# Goal of the exercise
Omit every image, and transcribe the remaining entries exactly as given.

# The data
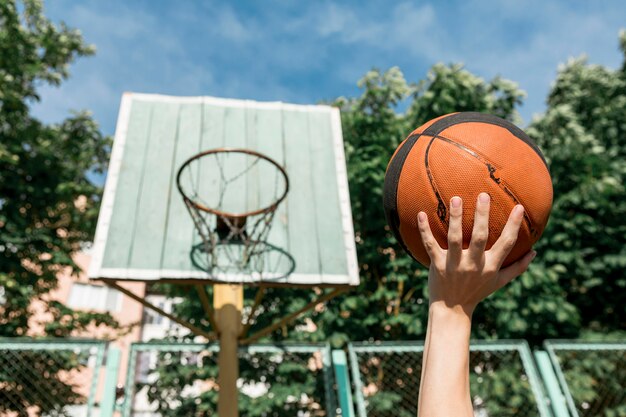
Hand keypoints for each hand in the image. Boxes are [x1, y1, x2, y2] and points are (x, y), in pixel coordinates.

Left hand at [417, 192, 535, 315]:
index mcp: (490, 266)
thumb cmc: (477, 291)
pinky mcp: (436, 264)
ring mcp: (453, 264)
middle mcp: (473, 264)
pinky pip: (429, 244)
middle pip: (480, 238)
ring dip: (456, 218)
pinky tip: (421, 213)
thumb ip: (518, 267)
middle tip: (483, 195)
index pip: (506, 244)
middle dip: (482, 216)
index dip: (513, 226)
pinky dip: (424, 230)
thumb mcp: (499, 282)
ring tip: (456, 198)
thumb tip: (535, 252)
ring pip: (454, 238)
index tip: (519, 207)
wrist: (451, 309)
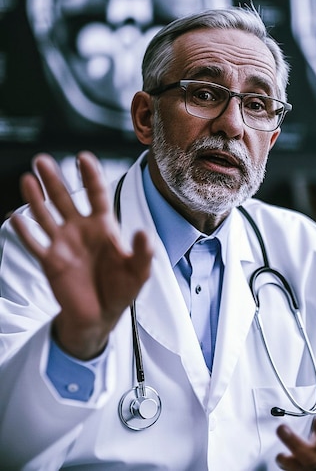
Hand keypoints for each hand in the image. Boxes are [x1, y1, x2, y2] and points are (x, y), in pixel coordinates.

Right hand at [11, 151, 151, 359]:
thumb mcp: (138, 271)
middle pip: (64, 198)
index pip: (96, 193)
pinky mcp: (51, 261)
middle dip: (54, 179)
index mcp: (104, 225)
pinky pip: (35, 243)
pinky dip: (24, 231)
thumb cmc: (121, 289)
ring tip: (27, 179)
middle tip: (42, 160)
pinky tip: (14, 217)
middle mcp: (80, 229)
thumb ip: (143, 252)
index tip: (83, 157)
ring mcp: (63, 243)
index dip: (90, 176)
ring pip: (46, 215)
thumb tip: (144, 232)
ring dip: (36, 198)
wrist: (101, 315)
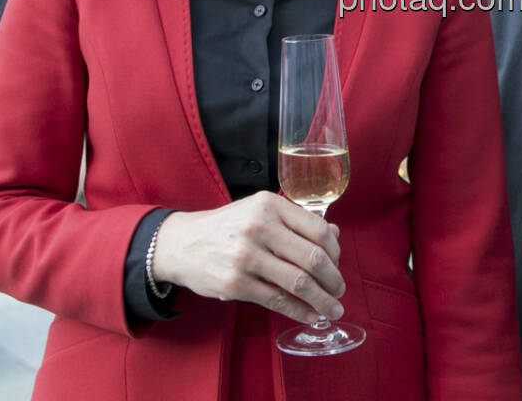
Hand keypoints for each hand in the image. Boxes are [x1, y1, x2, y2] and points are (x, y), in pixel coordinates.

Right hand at [150, 192, 345, 324]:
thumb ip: (296, 221)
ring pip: (298, 282)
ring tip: (332, 309)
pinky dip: (299, 311)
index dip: (335, 251)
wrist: (182, 243)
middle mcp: (259, 227)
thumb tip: (335, 234)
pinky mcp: (235, 283)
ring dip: (322, 300)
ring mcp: (246, 257)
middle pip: (312, 258)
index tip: (338, 263)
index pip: (318, 229)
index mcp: (269, 206)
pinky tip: (310, 316)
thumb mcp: (260, 212)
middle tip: (339, 290)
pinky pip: (277, 301)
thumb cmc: (228, 227)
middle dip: (333, 279)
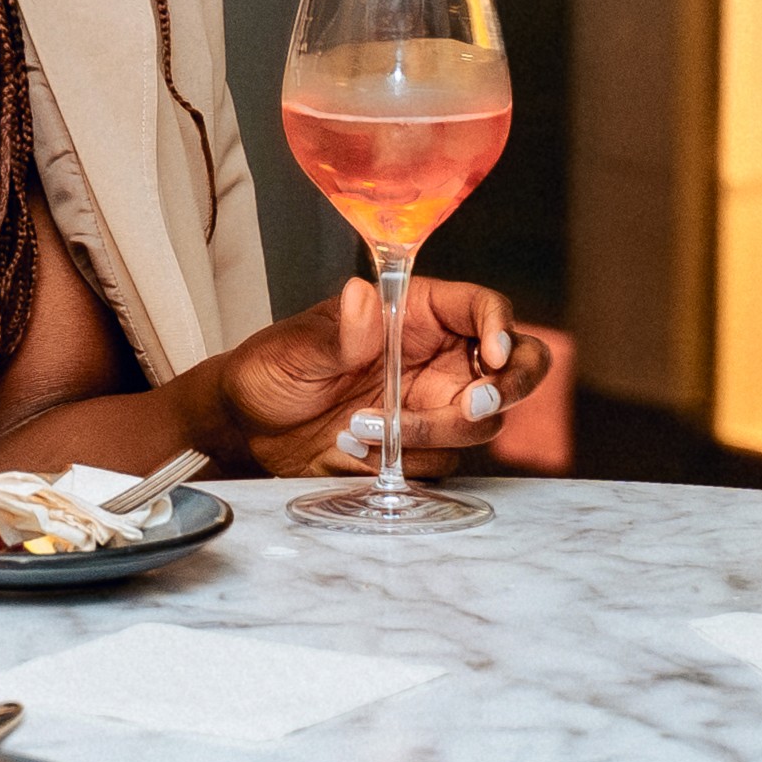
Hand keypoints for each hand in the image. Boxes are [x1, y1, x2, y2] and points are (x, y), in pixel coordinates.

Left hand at [211, 274, 522, 475]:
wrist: (247, 430)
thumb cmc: (271, 370)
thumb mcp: (297, 349)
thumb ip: (340, 332)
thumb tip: (362, 298)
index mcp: (416, 314)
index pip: (482, 308)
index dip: (500, 327)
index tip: (491, 356)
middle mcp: (437, 357)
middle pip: (513, 367)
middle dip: (508, 388)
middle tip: (471, 406)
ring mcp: (433, 404)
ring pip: (480, 422)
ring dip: (433, 432)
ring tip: (362, 427)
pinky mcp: (421, 447)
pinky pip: (444, 461)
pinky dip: (409, 462)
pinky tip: (357, 450)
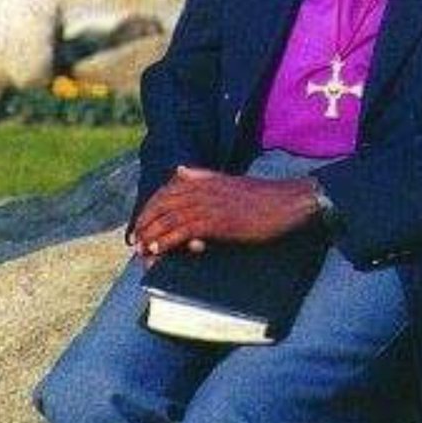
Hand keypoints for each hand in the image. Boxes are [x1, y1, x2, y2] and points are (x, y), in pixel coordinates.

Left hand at [131, 166, 319, 257]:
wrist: (286, 202)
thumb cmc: (262, 196)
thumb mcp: (227, 180)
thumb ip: (202, 176)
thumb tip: (179, 170)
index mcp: (204, 178)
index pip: (166, 189)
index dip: (150, 206)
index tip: (141, 222)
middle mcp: (202, 188)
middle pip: (162, 203)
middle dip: (145, 222)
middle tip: (135, 240)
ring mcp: (208, 204)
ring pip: (168, 219)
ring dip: (151, 235)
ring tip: (141, 250)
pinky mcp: (215, 221)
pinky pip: (181, 232)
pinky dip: (166, 242)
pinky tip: (157, 251)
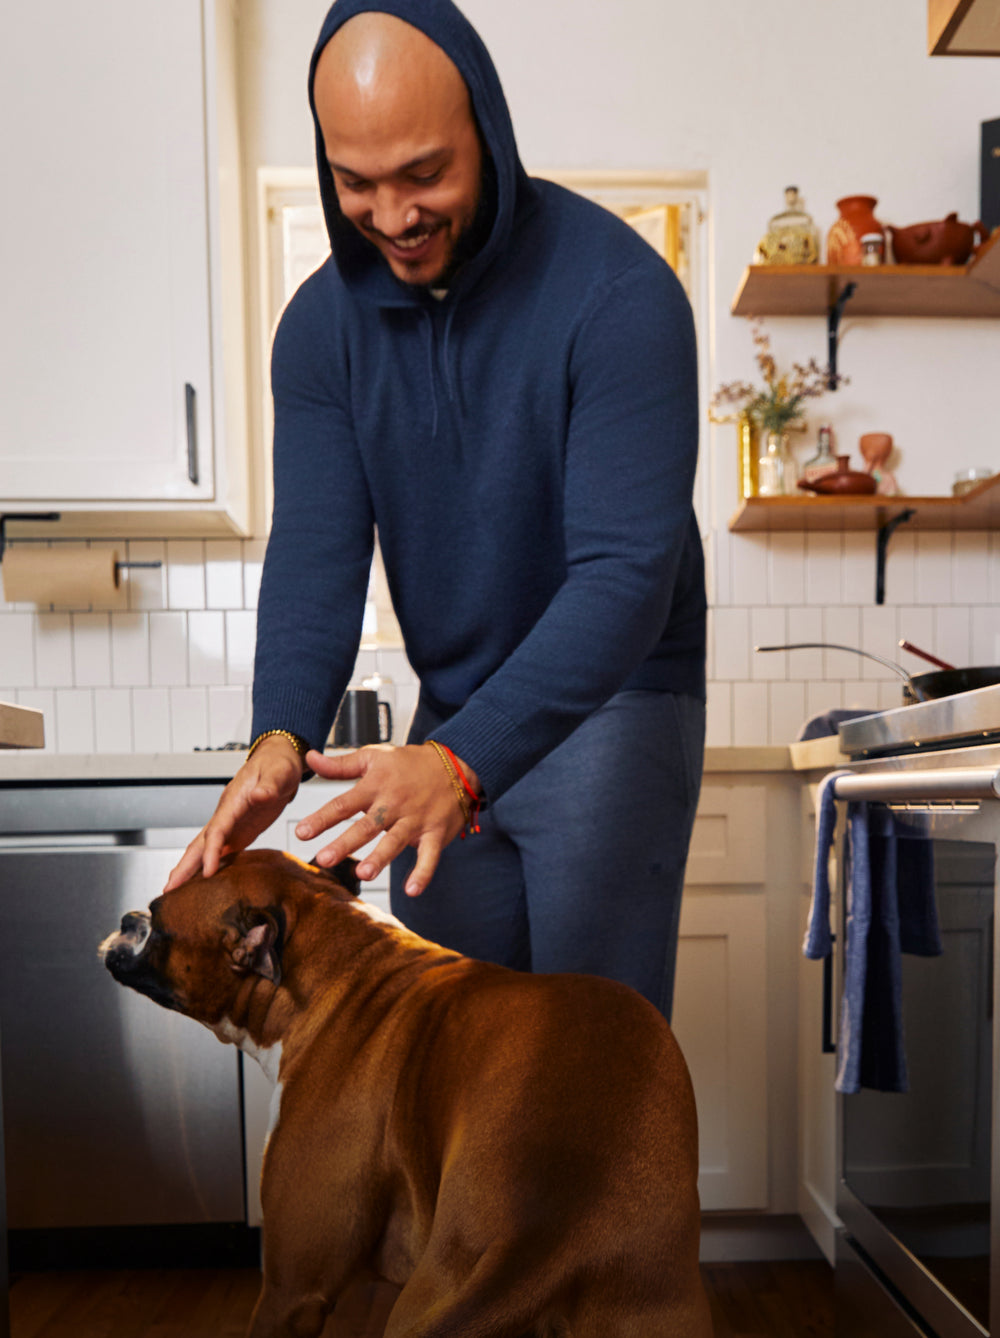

# Written response
Hand keypoints for each hand in the image. Boxes are [x1, y1, x2, y2] and points are (x, y), in pixel coordinates.

Left hand at [417, 192, 535, 315]:
index mcp: (490, 266)
thumb cmc: (477, 291)
pinky mcp: (436, 264)
ring mcp: (453, 264)
middle mcp: (473, 264)
pinky pip: (429, 244)
middle pip: (480, 238)
ring dip: (456, 218)
pinky tip: (421, 213)
thumb ip: (518, 267)
middle tip: (483, 195)
index pip: (506, 244)
middle dip: (482, 216)
index dip: (513, 226)
pinky dip: (424, 230)
thumb mcp: (499, 282)
ring tip: (456, 198)
thumb tip: (535, 252)
ring pip: (454, 238)
index tip: (519, 207)
wrist: (451, 309)
Hand keypoints for each hand in the image. Boxes are [x1, y1, x2, y2] and points are (x, y), in pixel coordinates.

Right hand at [11, 151, 151, 359]:
thumb mcp: (138, 271)
middle pip: (64, 198)
index pip: (96, 193)
pinky mcp: (51, 261)
middle dip: (54, 179)
index mcp: (104, 225)
pinky pip: (35, 243)
pinky dip: (24, 231)
thumb cmc: (121, 289)
ring tip: (27, 179)
middle tip: (42, 160)
pinky tip: (14, 217)
middle mcp: (80, 229)
thumb ip: (143, 252)
index tip: (83, 157)
ring mcp: (63, 243)
index dip: (90, 176)
ring pip: (46, 215)
thumb tip: (144, 232)
ring dip: (36, 198)
wrist: (101, 315)
Hand keypoints for each hand in the image. Boxes are [x1, y1, x2, y2] and points are (x, y), in pixel coordinates.

Right hand at [150, 192, 345, 324]:
thumb ip: (296, 221)
ring pip: (298, 282)
ring tip: (332, 309)
pinky dip: (299, 311)
index dip: (335, 251)
wrist: (182, 243)
middle mcp: (259, 227)
thumb tip: (335, 234)
pinky mcp: (235, 283)
ring dip: (322, 300)
ring mcp: (246, 257)
middle pip: (312, 258)
index tip: (338, 263)
index pip: (318, 229)
index mcp: (269, 206)
pinky tip: (310, 316)
thumb mcp: (260, 212)
middle tip: (339, 290)
pinky pip: (277, 301)
thumb cmc: (228, 227)
middle dip: (333, 279)
Hand keypoints for each hand in the image. Boxes are [x1, y1, x2, y2] and points are (x, y), in pixel coordinates.

Left hand at [211, 274, 522, 475]:
wrist: (247, 430)
thumb cmc: (271, 370)
thumb mcp: (297, 349)
thumb ip: (340, 332)
thumb tip: (362, 298)
index mcp: (416, 314)
index pip: (482, 308)
index dip: (500, 327)
index tip: (491, 356)
middle mcp: (437, 357)
middle pip: (513, 367)
middle dip: (508, 388)
middle tip: (471, 406)
ring mcp: (433, 404)
ring pip: (480, 422)
ring dip: (433, 432)
ring tip: (362, 427)
pinky mcp: (421, 447)
pinky pip: (444, 461)
pinky dip: (409, 462)
pinky tip: (357, 450)
Hand keypoints for each hand in the image. Boxes are [x1, y1, x2, y2] and points are (x, y), in pixel coordinates.

Left hand at [131, 166, 319, 257]:
wrist: (286, 202)
thumb cmc: (262, 196)
thumb mcp: (227, 180)
thumb ip: (202, 176)
thumb tip: (179, 170)
index mcp: (204, 178)
index pip: (166, 189)
index dip: (150, 206)
index tip: (141, 222)
middle mcp: (202, 188)
middle pip: (162, 203)
middle dip: (145, 222)
middle tip: (135, 240)
ring mcp: (208, 204)
ring pip: (168, 219)
ring dip: (151, 235)
ring tip: (141, 250)
pinky mcp: (215, 221)
pinky pip: (181, 232)
pinky dip: (166, 242)
pinky tip: (157, 251)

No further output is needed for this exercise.